----- Document section -----

The implication of encapsulation is that you can build anything anyway
you want, and then you can later change the implementation and it will not
affect other components within the system as long as the interface to that
component did not change. People
often say that encapsulation is the act of painting the box black – you are
defining how something is going to be done, but you are not telling the rest of
the world how you’re going to do it. For
example, consider your bank. How do
they keep track of your account information, on a mainframe, a mini, or a PC?
What database do they use?
What operating system? It
doesn’t matter to you because the bank has encapsulated the way in which they
perform account services. You just
walk up to a teller and perform whatever
transactions you wish.
In this article I describe the concept of
a database encapsulation layer, various encapsulation
architectures, and implementation
strategies for database encapsulation.
This article
is written following the assumption that you are working
with relational
databases, although if this isn’t the case much of the advice in this
article is still appropriate with slight modifications.

-----

Task item a:
In the listing, start at the line that has "첫째, 좁은 범위의 정의" and stop after the line that has "셋째, 넓은 관점의 정의". Rewrite only those lines, replacing every "데이터 자체" with "데이터 그 자체" and leaving everything else unchanged.

----- Supplied data -----

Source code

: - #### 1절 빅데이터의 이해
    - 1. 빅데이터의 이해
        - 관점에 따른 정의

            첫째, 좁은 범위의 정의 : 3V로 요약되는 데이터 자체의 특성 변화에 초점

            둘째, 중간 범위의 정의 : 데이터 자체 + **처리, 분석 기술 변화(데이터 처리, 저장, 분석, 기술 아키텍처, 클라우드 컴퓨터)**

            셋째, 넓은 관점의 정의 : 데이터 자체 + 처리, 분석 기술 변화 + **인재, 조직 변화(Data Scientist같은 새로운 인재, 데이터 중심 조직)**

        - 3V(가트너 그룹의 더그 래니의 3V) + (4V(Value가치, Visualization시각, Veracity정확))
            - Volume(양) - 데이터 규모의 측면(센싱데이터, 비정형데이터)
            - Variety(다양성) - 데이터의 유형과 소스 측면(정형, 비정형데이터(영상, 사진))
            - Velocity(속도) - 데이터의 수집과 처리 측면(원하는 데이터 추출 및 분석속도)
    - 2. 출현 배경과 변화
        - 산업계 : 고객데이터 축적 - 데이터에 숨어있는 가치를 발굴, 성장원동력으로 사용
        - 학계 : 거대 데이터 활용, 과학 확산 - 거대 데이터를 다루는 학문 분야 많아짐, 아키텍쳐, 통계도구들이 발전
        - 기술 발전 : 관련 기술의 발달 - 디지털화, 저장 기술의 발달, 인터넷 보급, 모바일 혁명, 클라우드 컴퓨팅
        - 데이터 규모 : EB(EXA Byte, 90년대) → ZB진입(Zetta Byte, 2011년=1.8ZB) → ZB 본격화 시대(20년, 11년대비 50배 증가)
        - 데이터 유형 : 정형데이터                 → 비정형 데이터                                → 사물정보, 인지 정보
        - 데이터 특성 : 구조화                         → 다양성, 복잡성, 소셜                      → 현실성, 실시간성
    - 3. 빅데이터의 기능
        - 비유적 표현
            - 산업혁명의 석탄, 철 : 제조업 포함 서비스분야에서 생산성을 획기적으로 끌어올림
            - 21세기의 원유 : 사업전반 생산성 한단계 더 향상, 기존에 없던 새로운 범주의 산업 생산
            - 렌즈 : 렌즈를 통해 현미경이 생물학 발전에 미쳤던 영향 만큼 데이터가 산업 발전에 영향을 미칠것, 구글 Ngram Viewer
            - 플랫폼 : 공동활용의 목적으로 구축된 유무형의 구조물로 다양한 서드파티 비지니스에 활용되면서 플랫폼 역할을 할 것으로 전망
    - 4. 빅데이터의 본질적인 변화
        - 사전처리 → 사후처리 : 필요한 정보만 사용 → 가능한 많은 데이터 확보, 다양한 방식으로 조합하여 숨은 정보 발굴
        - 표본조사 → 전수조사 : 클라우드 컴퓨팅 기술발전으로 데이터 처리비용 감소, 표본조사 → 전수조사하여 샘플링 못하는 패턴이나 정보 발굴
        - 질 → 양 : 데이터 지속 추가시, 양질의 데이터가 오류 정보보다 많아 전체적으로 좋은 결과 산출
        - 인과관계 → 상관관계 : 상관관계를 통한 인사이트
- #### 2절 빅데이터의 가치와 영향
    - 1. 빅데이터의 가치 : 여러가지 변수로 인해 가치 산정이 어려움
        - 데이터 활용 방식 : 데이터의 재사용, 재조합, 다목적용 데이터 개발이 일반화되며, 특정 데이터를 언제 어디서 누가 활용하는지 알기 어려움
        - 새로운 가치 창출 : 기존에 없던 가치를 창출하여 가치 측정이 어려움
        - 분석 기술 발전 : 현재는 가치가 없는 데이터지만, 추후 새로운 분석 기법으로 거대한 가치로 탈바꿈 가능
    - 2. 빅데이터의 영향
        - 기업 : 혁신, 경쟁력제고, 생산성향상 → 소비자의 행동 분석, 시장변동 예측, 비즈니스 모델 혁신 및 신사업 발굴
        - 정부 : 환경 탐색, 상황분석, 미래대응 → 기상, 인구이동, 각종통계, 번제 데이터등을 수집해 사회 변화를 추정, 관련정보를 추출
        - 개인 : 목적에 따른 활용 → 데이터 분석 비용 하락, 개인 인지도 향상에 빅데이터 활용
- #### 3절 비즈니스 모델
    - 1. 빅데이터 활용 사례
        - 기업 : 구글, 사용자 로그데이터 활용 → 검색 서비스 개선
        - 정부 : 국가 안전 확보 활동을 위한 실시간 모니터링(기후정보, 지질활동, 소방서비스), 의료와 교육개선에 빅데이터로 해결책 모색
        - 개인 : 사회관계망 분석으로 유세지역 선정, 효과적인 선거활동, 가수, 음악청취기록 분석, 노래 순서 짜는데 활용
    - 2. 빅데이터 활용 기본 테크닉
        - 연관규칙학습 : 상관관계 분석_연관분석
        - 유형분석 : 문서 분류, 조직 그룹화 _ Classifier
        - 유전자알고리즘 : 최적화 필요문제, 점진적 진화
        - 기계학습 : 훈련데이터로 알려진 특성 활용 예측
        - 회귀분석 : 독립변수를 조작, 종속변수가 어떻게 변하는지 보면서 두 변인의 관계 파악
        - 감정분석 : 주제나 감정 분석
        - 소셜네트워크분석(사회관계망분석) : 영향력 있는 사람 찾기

-----

Task item b:
Duplicate part of the passage on encapsulation word for word, starting at the words "In this article" and stopping after "with slight modifications.".

Solution a:
            첫째, 좁은 범위의 정의 : 3V로 요약되는 데이터 그 자체의 특성 변화에 초점

            둘째, 중간 범위의 정의 : 데이터 그 자체 + **처리, 분석 기술 변화(데이터 처리, 저장, 분석, 기술 아키텍처, 클라우드 컴퓨터)**

            셋째, 넓은 관점의 정의 : 데이터 그 자체 + 처리, 분석 기술 변화 + **인재, 조직 변화(Data Scientist같은 새로운 인재, 데이터 중심 조직)**

Solution b:
In this article I describe the concept of
a database encapsulation layer, various encapsulation
architectures, and implementation
strategies for database encapsulation.
This article
is written following the assumption that you are working
with relational
databases, although if this isn’t the case much of the advice in this
article is still appropriate with slight modifications.